I want to be able to use those specific tokens that match that specific regex as their own feature, and leave the regular english words as their own features, since creating a feature such as 'd84ke2' would be useless as this will not come up again in any other document.
I've yet to find a way to do this, much less the "best" way. Below is an example of code I have, where you can see that the tokens 'j64ke2', 'r32kl4', 'w35kf9', and 'e93mf9' are all turned into their own features. I repeat for clarity: I want to basically condense these features into one and keep the others.

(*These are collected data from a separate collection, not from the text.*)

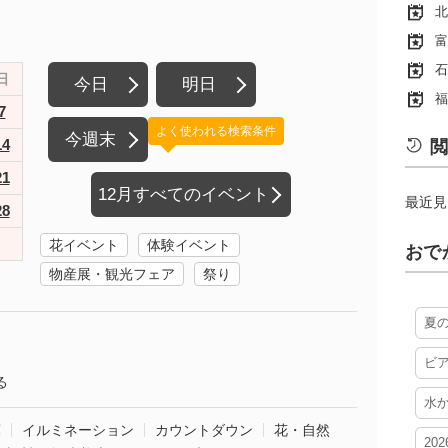
北
富
石
日
今日
明日
福
7
よく使われる検索条件
今週末
14
閲
21
12月すべてのイベント
最近見
28
花イベント
体験イベント
おで
物産展・観光フェア
祭り
夏
ビ
る
水
葉
イルミネーション
カウントダウン
花・自然
20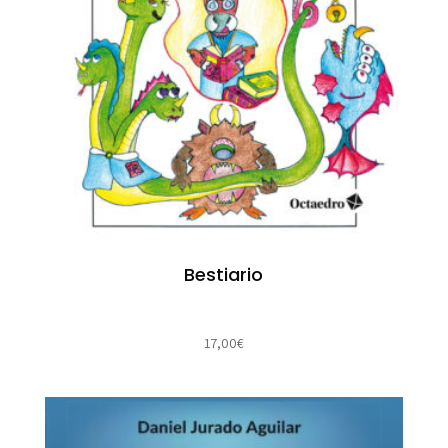
Bestiario
17,00
€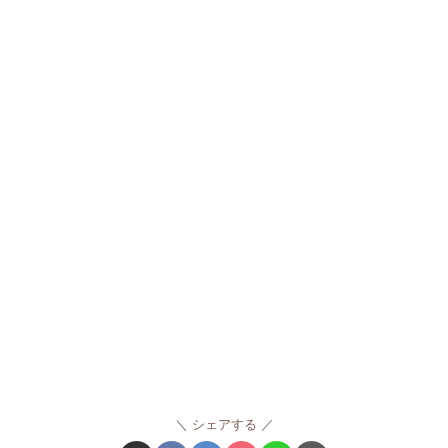
シェアする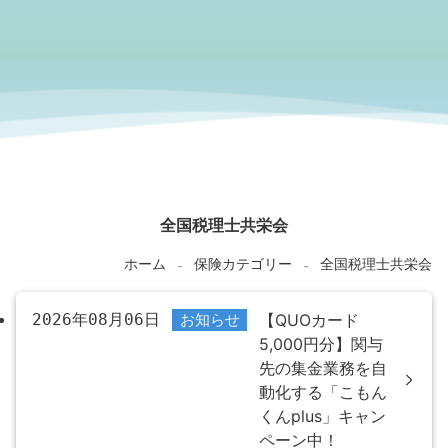
5%B1%E6%A0
%84%E4%BC
%9A
全国税理士共栄会
ホーム
保険カテゴリー
全国税理士共栄会
-
-
2026年08月06日
お知らせ
【QUOカード
5,000円分】関与
先の集金業務を自
動化する「こもん
くんplus」キャン
ペーン中！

docs = ['the quick brown j64ke2 jumped over the lazy dogs r32kl4.',
'an apple a day keeps the w35kf9 away',
'you got the lions share of the e93mf9']
import numpy as np
# define target and target_names
target_names = ['zero', 'one', 'two']
target = np.array([0, 1, 2])
# Create message bunch.
from sklearn.utils import Bunch
doc_info = Bunch(data=docs, target=target, target_names=target_names)
# Vectorize training data
from sklearn.feature_extraction.text import CountVectorizer
count_vect = CountVectorizer()
count_vect.fit(doc_info.data)
vocab = count_vect.vocabulary_
vocab_keys = list(vocab.keys())
#vocab_vals = list(vocab.values())
X_train_counts = count_vect.transform(doc_info.data)
X = X_train_counts.toarray()
import pandas as pd
df = pd.DataFrame(X, columns=vocab_keys)
yatu's comment is a good solution. I was able to clean the document before feeding it to CountVectorizer
by substituting a word for each regex that matched.